One of the most common kinds of false news is the press conference, or "photo op." These are dutifully reported by the Usual Suspects with faces among the straightest seen in all humanity, and often in the gravest tones. The media serves merely as bulletin boards for the press releases of the special interest groups holding the press conference. Recently, for example, the Democratic Party was shocked, shocked we tell you, to learn that the Republican Party intended to follow through on its promise to dismantle the Affordable [sic] Care Act. The skyrocketing insurance costs in premiums and deductibles consequent to this act was one of the factors leading to the narrow defeat of its perceived heir and champion, Mrs. Clinton, in the recent election, although this has not been much mentioned. So the Democrats in Congress held a photo op announcing their intention to oppose this opposition. So far, so good. This is the normal procedure -- sic et non -- pioneered in the medieval world.
This was their opposition:
On the visceral level, the casual TV viewer on the evening news -- and this is most viewers -- is left with only the vague impression of Democratic leadership gathered around a poorly-designed sign reading "Make America Sick Again." This is a heck of a motto with which to associate one's party. It is only in the fine print that one sees that they blame the Republicans for doing this; but who reads the fine print in a 15-second sound bite on the evening news? As an ad slogan even a neophyte on Madison Ave. could come up with something ten times better.
On the rational level, the ad's failure is worse. People do not get sick because they lack health insurance. They get sick because they contract diseases or suffer injuries. The lack of insurance affects the ability to pay for the care, but that is a different problem. In fact, a major reason why many people had foregone insurance in the past was that, being young and healthy, they saw no need for the expense. That did not account for all of the uninsured, but it was a big chunk of them. Nor is it true that Americans were especially sick before the Obama administration determined to subsidize the insurance industry.
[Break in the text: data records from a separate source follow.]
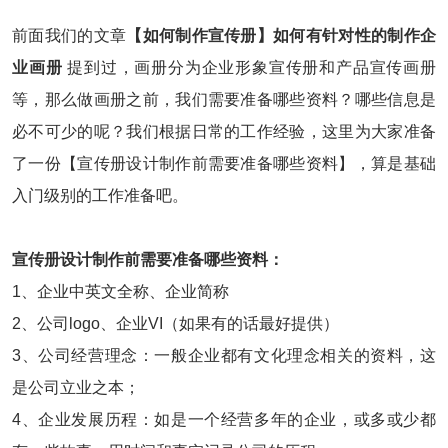
前面我们的文章
【如何制作宣传册】如何有针对性的制作企
业画册
提到过，画册分为企业形象宣传册和产品宣传画册
等，那么做画册之前，我们需要准备哪些资料？哪些信息是
必不可少的呢？我们根据日常的工作经验，这里为大家准备
了一份【宣传册设计制作前需要准备哪些资料】，算是基础
入门级别的工作准备吧。
宣传册设计制作前需要准备哪些资料：
1、企业中英文全称、企业简称
2、
公司logo、企业VI（如果有的话最好提供）
3、公司经营理念：一般企业都有文化理念相关的资料，这
是公司立业之本；
4、企业发展历程：如是一个经营多年的企业，或多或少都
But the News has been sent. The Republicans want "to make America sick again," even if the signage was inept at making the point. Since Republicans do not actually want to do this, the photo op counts as Fake News.
In a discussion of the kerfuffle on another board, a correspondent had this to say:
It's hard to know where to begin with this. The netizen, a Mr. Eichenauer, must be very young since he evidently does not remember America as it was a mere eight years ago, before the ACA. He does not realize that vaccines were being developed by private industry long ago and programs of vaccination were being implemented even in the 19th century. Nor was it the government that declared how doctors might become doctors. Unique in the world, the Latin West had established medical schools, medical standards, medical societies, and medical practices in the middle ages, all without government tutelage. Now, it might be argued that the science of medicine had a ways to go. It still does. But that is a different pair of boots. Why he thinks that government bureaucrats would be any wiser at making medical decisions than doctors is a mystery; and how the ACA is to accomplish this is an even bigger one. It is only a law regarding the payment for insurance.The alternative to a regulated medical system is either to assume that you can make good health-care choices and bargains on your own, or to assume that your doctors will give you the best and cheapest care out of the goodness of their hearts.
Let's say that we've eliminated the bureaucracy and you come down with typhoid fever, because in the land of the free, no-one is organizing a vaccination program.
You can buy a medical text (although without collective agreement about things like the meaning of words you can't read or speak, but leaving that to the side.) but it'll take a while to determine what you're suffering from, because there are hundreds of possible diseases, and making an accurate diagnosis and determining a valid course of treatment requires years of training.
So you've got to trust doctors because human society is based on specialization. Some people build cars, others cut hair, others spend a decade and a half becoming doctors.
Or rather, they spend a decade and a half becoming doctors because the government doesn't allow them to practice medicine until they've put in that time. Without regulations anyone can hang up a sign and claim to be a doctor; and as they might be better at advertising than they are at medicine, they would rope in lots of patients, while delivering ineffective care.